Advances in contextual intelligence have made it possible for marketers to move beyond broad genre or app-level targeting to understand the specific themes, emotions, and moments within content that influence viewer engagement. Signals like IRIS_ID, developed by IRIS.TV, a Viant Technology company, use AI to classify video content at the show and scene level based on contextual signals such as themes, sentiment, emotional tone, and brand suitability. This allows advertisers to align campaigns with the environments most likely to drive attention and business outcomes. In fact, an Upwave study found that campaigns using IRIS-enabled contextual targeting generated 2× greater awareness, 3× higher ad recall, and 5× higher favorability than CTV benchmarks. By identifying and understanding the relationship between a brand category and programming genre or program content, advertisers can meaningfully boost the engagement of their ad.
TVision research similarly found that advertisers who shifted media investments from their lowest-performing contextual segments into the highest-performing quartile increased campaign attention by more than 15% without increasing media spend. Instead, they simply placed their creative in environments where audiences were more receptive. For example, Home & Garden and Outdoors, Nature & Hunting advertisers generated attention lifts of up to 22% when their ads appeared alongside thematically aligned content such as golf tournaments, nature programming, and home improvement shows.
But the relationship between context and attention is not always intuitive.
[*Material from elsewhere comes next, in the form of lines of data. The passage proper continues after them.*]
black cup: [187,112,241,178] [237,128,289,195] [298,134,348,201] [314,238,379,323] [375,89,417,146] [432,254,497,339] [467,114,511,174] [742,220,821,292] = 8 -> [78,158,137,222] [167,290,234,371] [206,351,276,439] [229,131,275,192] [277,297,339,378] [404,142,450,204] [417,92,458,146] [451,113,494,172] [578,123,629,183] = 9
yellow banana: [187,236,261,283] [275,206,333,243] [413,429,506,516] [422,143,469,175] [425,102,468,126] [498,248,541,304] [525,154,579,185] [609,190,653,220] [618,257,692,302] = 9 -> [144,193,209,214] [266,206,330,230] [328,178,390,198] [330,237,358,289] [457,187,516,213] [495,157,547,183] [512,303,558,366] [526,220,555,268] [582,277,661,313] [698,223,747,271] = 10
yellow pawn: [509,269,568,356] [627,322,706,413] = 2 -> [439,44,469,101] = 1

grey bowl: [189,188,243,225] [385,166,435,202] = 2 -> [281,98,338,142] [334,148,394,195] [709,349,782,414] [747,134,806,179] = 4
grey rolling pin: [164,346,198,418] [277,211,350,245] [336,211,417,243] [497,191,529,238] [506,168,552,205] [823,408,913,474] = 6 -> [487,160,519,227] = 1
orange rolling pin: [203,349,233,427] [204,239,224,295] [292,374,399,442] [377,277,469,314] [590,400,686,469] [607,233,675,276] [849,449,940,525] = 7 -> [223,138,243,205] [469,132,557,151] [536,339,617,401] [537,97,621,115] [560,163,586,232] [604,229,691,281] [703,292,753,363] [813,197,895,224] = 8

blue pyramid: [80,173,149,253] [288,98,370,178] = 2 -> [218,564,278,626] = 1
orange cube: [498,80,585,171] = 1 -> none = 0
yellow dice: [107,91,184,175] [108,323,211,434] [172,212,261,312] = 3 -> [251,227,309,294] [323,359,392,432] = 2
Take restaurant advertising as an example. Valentine’s Day may be a great excuse to book a dinner reservation, but it’s apparently not the best time to run a restaurant ad; these spots actually experienced attention declines of 12% in Romance-related programming and 11% during Valentine’s Day-themed content, while generating attention lifts of 10% in Business programming and 4% in Troubled Relationship contexts.
These findings illustrate why contextual optimization can’t rely on assumptions alone. The right program can make an ad more engaging, while the wrong one can diminish its impact. When marketers understand how different viewing environments influence attention, they can make smarter media decisions and unlock stronger outcomes.
Attention Is Earned, Not Assumed
Advertising only works if people are paying attention. That’s easy enough to say, but much harder to achieve in today’s crowded media landscape. The good news is that optimizing for attention doesn’t have to be left up to chance anymore. Every decision, from selecting premium inventory and identifying engaged audiences, to negotiating pod position, refining creative, and aligning with contextual signals can meaningfully influence whether viewers actually engage with an ad.
Attention gives advertisers the ability to optimize for impact directly. Companies like TVision exist to provide marketers with visibility into what audiences are actually doing, not just what campaign delivery reports say happened, so every media decision can be grounded in real consumer behavior.
Consumers decide where to spend their attention. The brands that understand how to earn and measure it will be the ones that outperform.